Intanto però, fatti ben più consistenti che non le mostrine in stile Wehrmacht, si affacciano su Kiev. Dopo che, il 28 giugno scorso, Poroshenko aveva parlato di modifiche alla Costituzione, accennando a una fumosa “autonomia dei tatari di Crimea”, la comunità bulgara ha colto la palla al balzo, chiedendo la possibilità di creare proprie autonomie nelle regioni di Odessa e Kherson, in cui vivono numerosi gruppi etnici bulgari. Prima di loro, si era fatta avanti l’Assemblea dei rumeni di Bucovina. Richieste di autonomia vengono di tanto in tanto anche dalle regioni di Kharkov, Odessa e addirittura dalla Galizia, patria dei neonazisti. Ma Kiev non ha alcuna intenzione di soddisfare le richieste di autonomia, che vengano dall’est o dall’ovest. Un anno fa era la Bessarabia meridionale che minacciava la divisione da Kiev, con i Gagauzi della Moldavia meridionale e i Bessarabi della regione di Odessa che intendevano dar vita a una Repubblica autonoma di Budžak, la Bessarabia Vecchia: i due giornalisti ucraini scarcerati a metà giugno erano stati arrestati un anno prima solo per aver partecipato al congresso della “Rada popolare di Bessarabia”, in cui si era accennato a una federalizzazione dell’Ucraina.
Dopo la sparata di Poroshenko a proposito dei tatari di Crimea, il politologo ucraino Oleg Soskin aveva previsto: “cosa diranno ebrei, bulgari, polacchi, ungheresi, rumeni… Poroshenko dovrà concedere l’autonomia ai rumeni della Bucovina settentrionale, nella regione di Černovits, o agli ungheresi dell’Oltrecarpazia”. Il politologo Aleksej Martynov ha dichiarato a Svobonaja Pressa che l’unica strada per “conservare l’integrità dell’Ucraina è quella della struttura federale, ma questo è molto difficile: in Ucraina vivono più di due decine di nazionalità diverse. I moderni leader di Kiev, a partire da quelli del 1991, sono consapevoli del fatto che in Ucraina non può esserci alcuno stato unitario; se garantiranno scuole secondo le lingue nazionali, rispetto delle tradizioni etniche, sarà inevitabile il separatismo. L’unica strada è una federazione, un’unione di popoli diversi. Nelle condizioni attuali, la segmentazione e il disfacimento dell’Ucraina sono inevitabili.

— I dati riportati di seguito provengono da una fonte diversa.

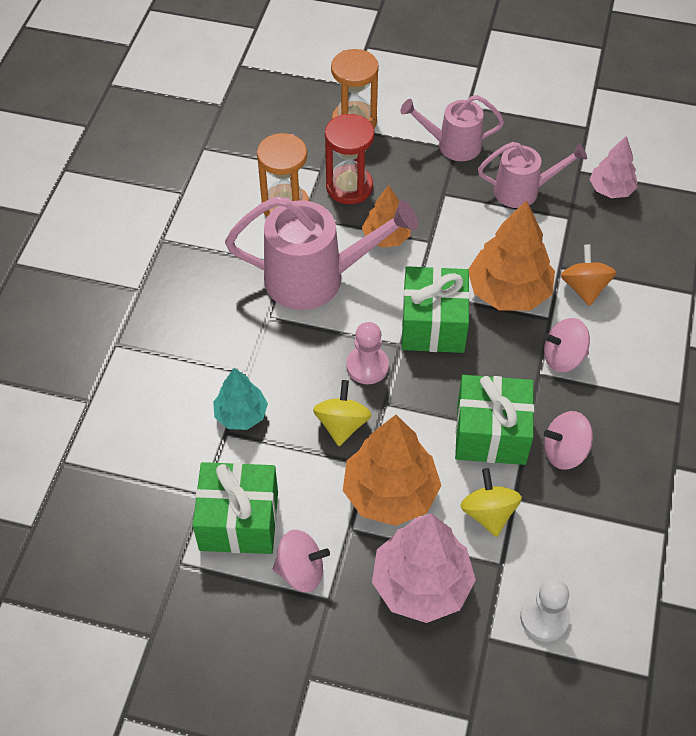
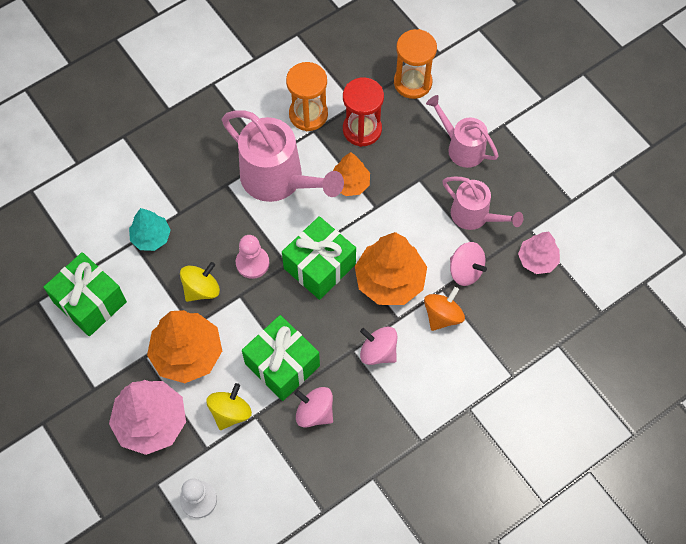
camera: 40 degrees right, 10 degrees up
(301, 571) = (95, 359): pink spinning top -> pink spinning top (465, 271)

In Ucraina non esiste oggi uno Stato effettivo, dice il politologo Semën Uralov: ha più potere chi ha più battaglioni armati. In questo sistema, Poroshenko non è che il primo tra uguali, ma la sua stabilità è molto incerta. Lo Stato continuerà a disfarsi.
Anche perché, nell’Ucraina del potere golpista, così come Sallustio scriveva di Giugurta, “il pubblico bene, come per lo più suole accadere negli affari, dai privati interessi fu vinto”.